• **Passage given**
════════════════════
Date of Award


Document Type


Degree Name

Doctor of Philosophy (PhD)

Legacy Department


Committee Chair/Advisor

Tritt, Terry M.

Committee Member

Rao , Apparao M.

Committee Member

Sosolik , Chad E.

Committee Member

Marinescu , Catalina D.


Research into materials that have high efficiencies of thermoelectric heat-energy conversion has been at a plateau since the middle of the last century. During this time, efficiencies have been engineered high enough for several interesting niche applications but not high enough for widespread adaptation into traditional power generation or refrigeration technologies. The past decade has seen considerable advancement as a number of theoretical works have suggested that lower dimensional structures could hold the key for enhanced efficiency, and several experiments have provided the proof of principle needed to inspire just such a research direction. The benefit of low dimensional structures for thermoelectric efficiency comes from both the potential enhancement of the electronic properties due to quantum confinement effects as well as from the potential for increased scattering of heat-carrying phonons. Widespread application of these principles for technological application requires the creation of composites of nanostructures that can be manufactured easily with dimensions on the bulk materials scale. A good starting point for such materials research is to manufacture composites of materials that are currently known to have high thermoelectric efficiencies by incorporating nanostructures into a bulk matrix.
The goal of this project is to create nanocomposites using bismuth telluride, a compound known to have one of the highest thermoelectric efficiencies at room temperature, as a matrix material. Various methods of synthesizing sufficient quantities of bismuth telluride nanostructures were attempted, including pulsed laser vaporization, chemical vapor deposition, and solvothermal synthesis. The method of solvothermal synthesis was found to be the simplest approach for producing high yields of bismuth telluride nanostructures. In the initial stages of the project, cold pressing was tested as a means of compaction, but in the end a uniaxial hot pressing technique was adopted in order to consolidate the nanostructures into the bulk matrix.
════════════════════
• **Problem to solve**
Repeat word for word the stretch of the thermoelectric abstract from "The goal of" through "the bulk matrix.".

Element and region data
════════════════════
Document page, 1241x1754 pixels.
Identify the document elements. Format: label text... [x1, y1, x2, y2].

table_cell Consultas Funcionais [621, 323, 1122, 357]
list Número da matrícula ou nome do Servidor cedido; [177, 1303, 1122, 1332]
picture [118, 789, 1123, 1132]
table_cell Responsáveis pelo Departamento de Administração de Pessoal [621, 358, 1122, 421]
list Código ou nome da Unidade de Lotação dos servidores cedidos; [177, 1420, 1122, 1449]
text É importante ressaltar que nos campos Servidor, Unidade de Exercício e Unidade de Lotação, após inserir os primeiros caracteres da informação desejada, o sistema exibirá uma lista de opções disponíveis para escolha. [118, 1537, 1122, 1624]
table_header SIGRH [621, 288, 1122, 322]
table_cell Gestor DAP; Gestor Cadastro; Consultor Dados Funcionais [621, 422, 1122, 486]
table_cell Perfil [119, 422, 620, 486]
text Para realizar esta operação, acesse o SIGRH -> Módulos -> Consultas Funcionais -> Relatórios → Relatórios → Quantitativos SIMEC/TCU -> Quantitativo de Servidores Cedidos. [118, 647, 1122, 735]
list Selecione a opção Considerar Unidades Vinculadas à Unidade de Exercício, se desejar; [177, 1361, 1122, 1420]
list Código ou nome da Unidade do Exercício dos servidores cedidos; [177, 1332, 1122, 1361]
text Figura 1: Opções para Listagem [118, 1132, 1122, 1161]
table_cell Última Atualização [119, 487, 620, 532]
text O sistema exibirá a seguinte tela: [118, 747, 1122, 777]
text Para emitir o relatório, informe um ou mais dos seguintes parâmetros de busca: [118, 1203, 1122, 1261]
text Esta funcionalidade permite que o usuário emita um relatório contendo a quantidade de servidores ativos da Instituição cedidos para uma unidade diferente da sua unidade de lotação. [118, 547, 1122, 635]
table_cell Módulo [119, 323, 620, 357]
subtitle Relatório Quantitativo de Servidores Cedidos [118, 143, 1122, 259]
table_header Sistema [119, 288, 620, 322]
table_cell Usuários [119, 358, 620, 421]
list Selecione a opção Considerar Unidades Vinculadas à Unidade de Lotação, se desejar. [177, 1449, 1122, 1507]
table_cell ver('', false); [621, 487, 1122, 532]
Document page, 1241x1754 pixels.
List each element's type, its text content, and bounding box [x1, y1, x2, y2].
════════════════════
• **Output for this task**
The goal of this project is to create nanocomposites using bismuth telluride, a compound known to have one of the highest thermoelectric efficiencies at room temperature, as a matrix material. Various methods of synthesizing sufficient quantities of bismuth telluride nanostructures were attempted, including pulsed laser vaporization, chemical vapor deposition, and solvothermal synthesis. The method of solvothermal synthesis was found to be the simplest approach for producing high yields of bismuth telluride nanostructures. In the initial stages of the project, cold pressing was tested as a means of compaction, but in the end a uniaxial hot pressing technique was adopted in order to consolidate the nanostructures into the bulk matrix.